Taking her up to the 6-knot range, the bow's starting to throw a nice chunk of spray. The outer chines (and rub rails, on the full-size version) catch it and deflect it away from the crew. The wake is breaking cleanly away at the transom, and she's starting to climb over her bow wave. This is close to the "plowing" speed range characteristic of most high-speed planing hulls, in which the boat throws a big wake and burns a lot of fuel. It's best to quickly accelerate through this range and get up on plane.
Now at 10 knots scale, the fully-loaded Almaguin is starting to climb on plane. This is a no-go speed in the real Almaguin and in most other planing hulls her size; fuel burn will be high and the wake will be large.
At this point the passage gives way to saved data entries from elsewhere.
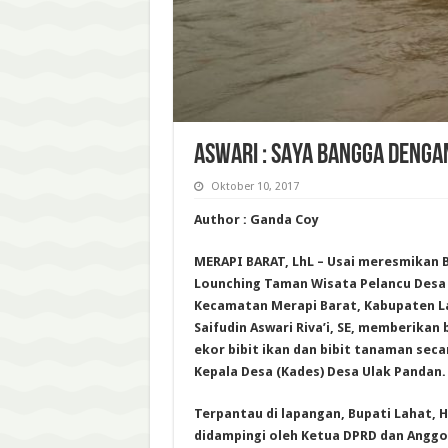
ASWARI : SAYA BANGGA DENGA
Oktober 10, 2017
Author : Ganda Coy
MERAPI BARAT, LhL – Usai meresmikan
Lounching Taman Wisata Pelancu Desa 
Kecamatan Merapi Barat, Kabupaten La
Saifudin Aswari Riva’i, SE, memberikan
ekor bibit ikan dan bibit tanaman seca
Kepala Desa (Kades) Desa Ulak Pandan. 
Terpantau di lapangan, Bupati Lahat, H
didampingi oleh Ketua DPRD dan Angg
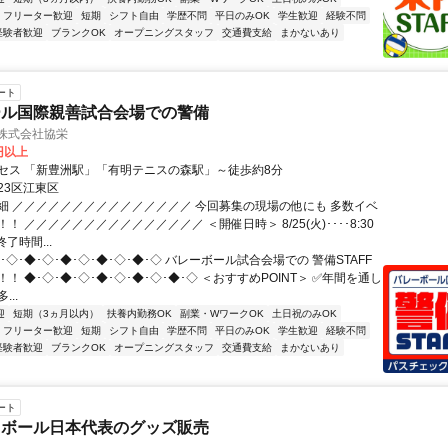
フリーター歓迎
短期
シフト自由
学歴不問
平日のみOK
学生歓迎
経験不問
経験者歓迎
ブランクOK
オープニングスタッフ
交通費支給
まかないあり
ート
ール国際親善試合会場での警備
/株式会社協栄
0円以上
セス 「新豊洲駅」「有明テニスの森駅」～徒歩約8分
23区江東区
細 ／／／／／／／／／／／／／／／ 今回募集の現場の他にも 多数イベ
！ ／／／／／／／／／／／／／／／ ＜開催日時＞ 8/25(火)････8:30
終了時間...
･◇･◆･◇･◆･◇･◆･◇･◆･◇ バレーボール試合会場での 警備STAFF
！ ◆･◇･◆･◇･◆･◇･◆･◇･◆･◇ ＜おすすめPOINT＞ ✅年間を通し
..
迎
短期（3ヵ月以内）
扶養内勤務OK
副業・WワークOK
土日祝のみOK
フリーター歓迎
短期
シフト自由
学歴不問
平日のみOK
学生歓迎
経験不問
経験者歓迎
ブランクOK
オープニングスタッフ
交通費支給
まかないあり
ート
トボール日本代表のグッズ販売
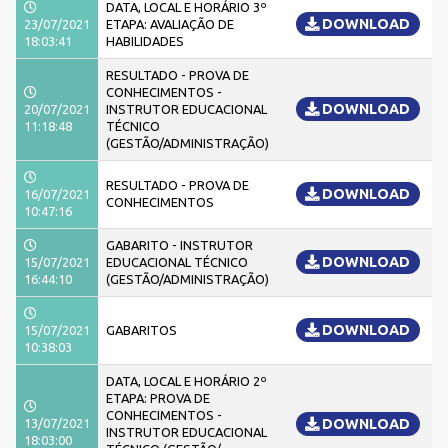
DATA, LOCAL E HORÁRIO 3º
DOWNLOAD
23/07/2021
ETAPA: AVALIAÇÃO DE
18:03:41
HABILIDADES
RESULTADO - PROVA DE
CONHECIMENTOS -
DOWNLOAD
20/07/2021
INSTRUTOR EDUCACIONAL
11:18:48
TÉCNICO
(GESTÃO/ADMINISTRAÇÃO)
RESULTADO - PROVA DE
DOWNLOAD
16/07/2021
CONHECIMENTOS
10:47:16
GABARITO - INSTRUTOR
DOWNLOAD
15/07/2021
EDUCACIONAL TÉCNICO
16:44:10
(GESTÃO/ADMINISTRAÇÃO)
DOWNLOAD
15/07/2021
GABARITOS
10:38:03
DATA, LOCAL E HORÁRIO 2º
ETAPA: PROVA DE
CONHECIMENTOS -
13/07/2021
DOWNLOAD
INSTRUTOR EDUCACIONAL
18:03:00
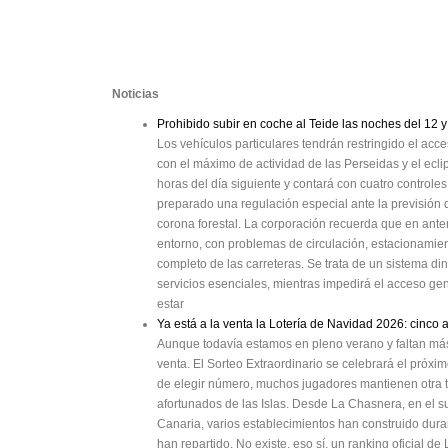
Noticias
Prohibido subir en coche al Teide las noches del 12 y
Los vehículos particulares tendrán restringido el acc
con el máximo de actividad de las Perseidas y el eclip
horas del día siguiente y contará con cuatro controles
preparado una regulación especial ante la previsión d
corona forestal. La corporación recuerda que en ante
entorno, con problemas de circulación, estacionamie
completo de las carreteras. Se trata de un sistema di
servicios esenciales, mientras impedirá el acceso gen
estar
Ya está a la venta la Lotería de Navidad 2026: cinco
Aunque todavía estamos en pleno verano y faltan más
venta. El Sorteo Extraordinario se celebrará el pró
de elegir número, muchos jugadores mantienen otra t
afortunados de las Islas. Desde La Chasnera, en el su
Canaria, varios establecimientos han construido dur
han repartido. No existe, eso sí, un ranking oficial d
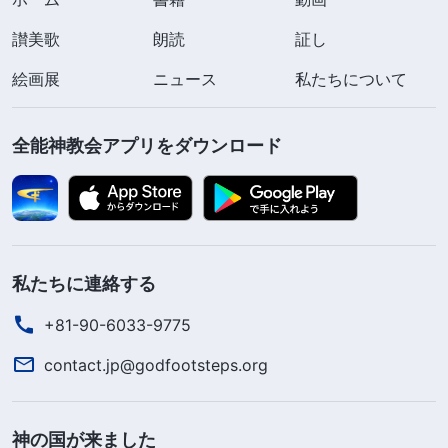
事実は誰も否定できない。聖書に記録されている神
讃美歌
朗読
証し
の言葉は律法の時代と恵みの時代に神が働く時に述
絵画展
ニュース
私たちについて
べられ、一方『言葉は肉において現れる』は終わり
の日の働きの時の神が述べた言葉である。どちらも
全能神教会アプリをダウンロード
起源は聖霊からである。全能神の言葉と働きは完全
に聖書の預言を実現し、全能神は戻ってきた主イエ
スであるのは主イエスの次の言葉の通りである。
「
わたしには、あなたがたに言うべきことがまだ多
くあるが、あなたがたは今はそれに堪えられない。
私たちに連絡する
けれども真理の御霊が来る時には、あなたがたをあ
+81-90-6033-9775
らゆる真理に導いてくれるであろう。それは自分か
contact.jp@godfootsteps.org
ら語るのではなく、その聞くところを語り、きたる
べき事をあなたがたに知らせるであろう。
」
（ヨハ
ヨハネの黙示録にも次のように預言さ
ネ16:12-13）
神の国が来ました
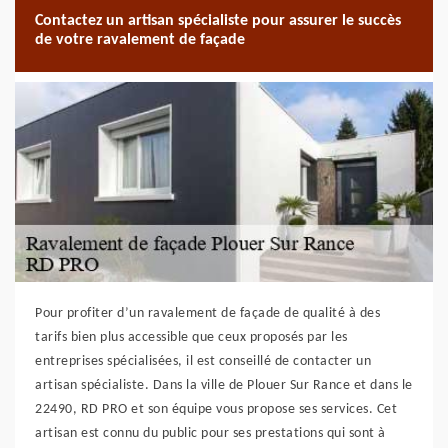
Contactez un artisan spécialiste pour assurer le succès
de votre ravalement de façade
Pour profiter d’un ravalement de façade de qualité à des
tarifs bien plus accessible que ceux proposés par les
entreprises spécialisées, il est conseillé de contacter un
artisan spécialiste. Dans la ville de Plouer Sur Rance et dans le
22490, RD PRO et son équipe vous propose ses services. Cet
artisan est connu du public pour ses prestations qui sont à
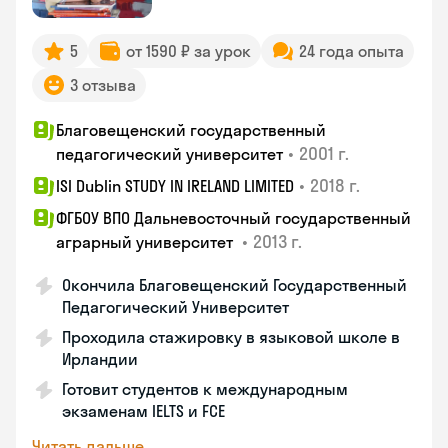
5
от 1590 ₽ за урок
24 года опыта
3 отзыва
Благовещенский государственный
•
2001 г.
педагогический университет
•
2018 г.
ISI Dublin STUDY IN IRELAND LIMITED
ФГБОУ ВПО Дальневосточный государственный
•
2013 г.
аграрный университет
Окончила Благовещенский Государственный
Педагогический Университет
Проходила стажировку в языковой школе в
Ирландии
Готовит студентов к международным
экзаменам IELTS и FCE
Читать дальше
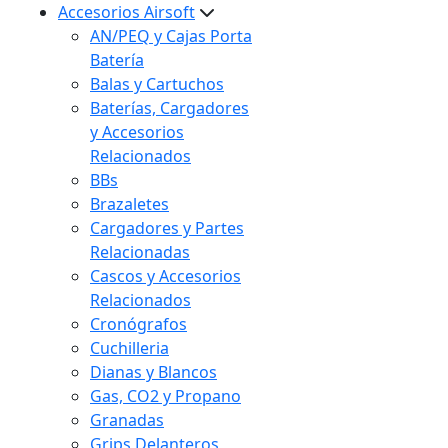
Accesorios Airsoft
AN/PEQ y Cajas Porta
Batería
Balas y Cartuchos
Baterías, Cargadores
y Accesorios
Relacionados
BBs
Brazaletes
Cargadores y Partes
Relacionadas
Cascos y Accesorios
Relacionados
Cronógrafos
Cuchilleria
Dianas y Blancos
Gas, CO2 y Propano
Granadas
Grips Delanteros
Taking her up to 14 knots, the model has levelled out and is fully on plane. She's still relying on her outer V and outer chines to generate lift in the stern, but the bow is clear of the water from station 3 forward and she's throwing a nice chunk of spray out to the sides. No spray has come aboard so far. She'll cruise comfortably at this speed for long stretches of time.
Now we'll go to 16 knots. The boat is running level, tracking straight, and hasn't shown any sign of porpoising or chine-walking. This would be a nice cruise speed, as long as things don't get too rough. Spray is starting to decrease as the hull rises.
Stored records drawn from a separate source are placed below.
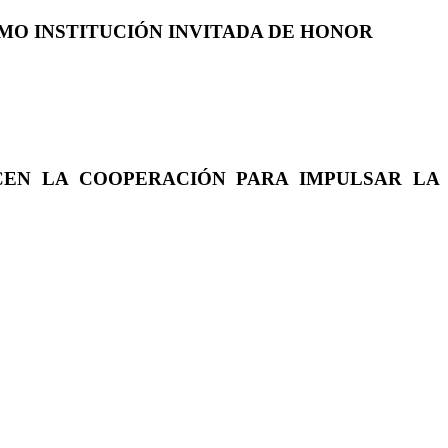
COMO INSTITUCIÓN INVITADA DE HONOR
CEN LA COOPERACIÓN PARA IMPULSAR LA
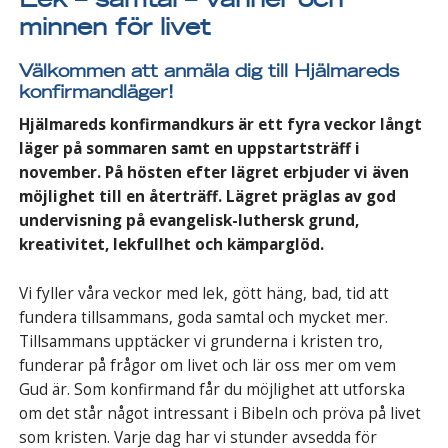
Lek – samtal – vänner och
minnen för livet
Välkommen att anmäla dig till Hjälmareds
konfirmandläger!
Hjälmareds konfirmandkurs är ett fyra veckor långt
läger på sommaren samt en uppstartsträff i
november. På hösten efter lägret erbjuder vi även
möjlighet till en återträff. Lägret präglas av god
undervisning på evangelisk-luthersk grund,
kreativitet, lekfullhet och kämparglöd.
Vi fyller våra veckor med lek, gött häng, bad, tid att
fundera tillsammans, goda samtal och mycket mer.
Tillsammans upptäcker vi grunderna i kristen tro,
funderar på frågor om livet och lär oss mer om vem
Gud är. Som konfirmand får du möjlighet att utforska
om det står något intressant i Bibeln och pröva på livet
som kristen. Varje dag har vi stunder avsedda för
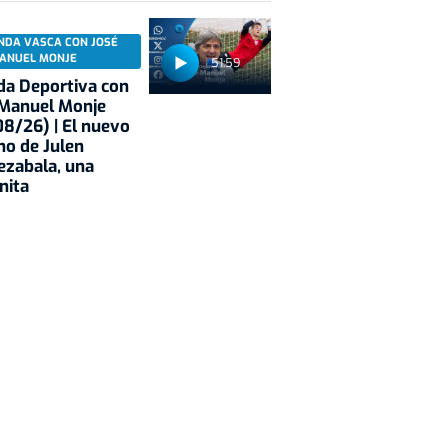
NDA VASCA CON JOSÉ
ANUEL MONJE
51:59
a Deportiva con
 Manuel Monje
8/26) | El nuevo
no de Julen
ezabala, una
nita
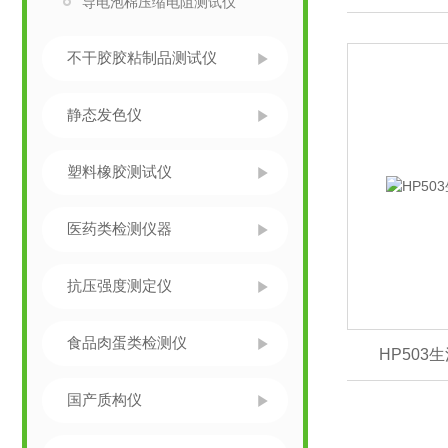
导电泡棉压缩电阻测试仪
不干胶胶粘制品测试仪
静态发色仪
塑料橡胶测试仪
医药类检测仪器
抗压强度测定仪
食品肉蛋类检测仪
HP50
国产质构仪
The next image is at a scale speed of 26 knots. There's no real change in running attitude from about 18 knots on up. She's really flying here, and with typical engines you'd have a hard time getting her anywhere near this speed with a full load. The outer chines are still very much in play, as is the outer V from station 7 aft- after all, this is a four metre / 13 foot boat weighing half a tonne. We still haven't taken any spray on board.
Katy really liked the next photo, taken as the model fell off plane at about six or eight knots scale speed. To get a nice sheet like this requires a low Reynolds number (small characteristic length, low speed) to keep the flow laminar, and a low Weber number (again, small characteristic lengths, low speed) so that surface tension is a strong influence. You rarely see this on full-size boats, and when you do, it's usually just a little sheet near the bow.
There was one more test, already discussed in yesterday's video post: ramming this baby into a head sea. Not something you'd ordinarily like doing, at least not at 16 knots, but the boat stayed upright, in control, and reasonably dry. She did ship some spray, mainly from the tow boat's own bow spray, but after all those tests, this is all the water that got in:
And even that isn't really a fair assessment, since 90% of it came from the tow boat.
We didn't hook any scales up to the tow harness this time- the margins of error would be too large to make it worthwhile. And power calculations on a boat like this are mainly a regulatory matter (rated limits and all that)- in the end, owner-builders will just use whatever engine they happen to find that's more or less in the right ballpark.
Overall, I'm quite pleased with how the model performed. We couldn't get her to porpoise or chine-walk, she didn't ship any spray, she didn't stick her bow way up in the air, and she behaved more or less exactly as I had predicted based on experience and computer simulations. The same qualitative results will scale to the Almaguin 500 and to any future boats in the line, with appropriate adjustments to scale speed. The 500 is 25% longer, so her scale speeds will be 12% higher than those stated for the 400 in any given image (Froude number scales as 1/sqrt(L), sqrt(1.25)=1.12 ).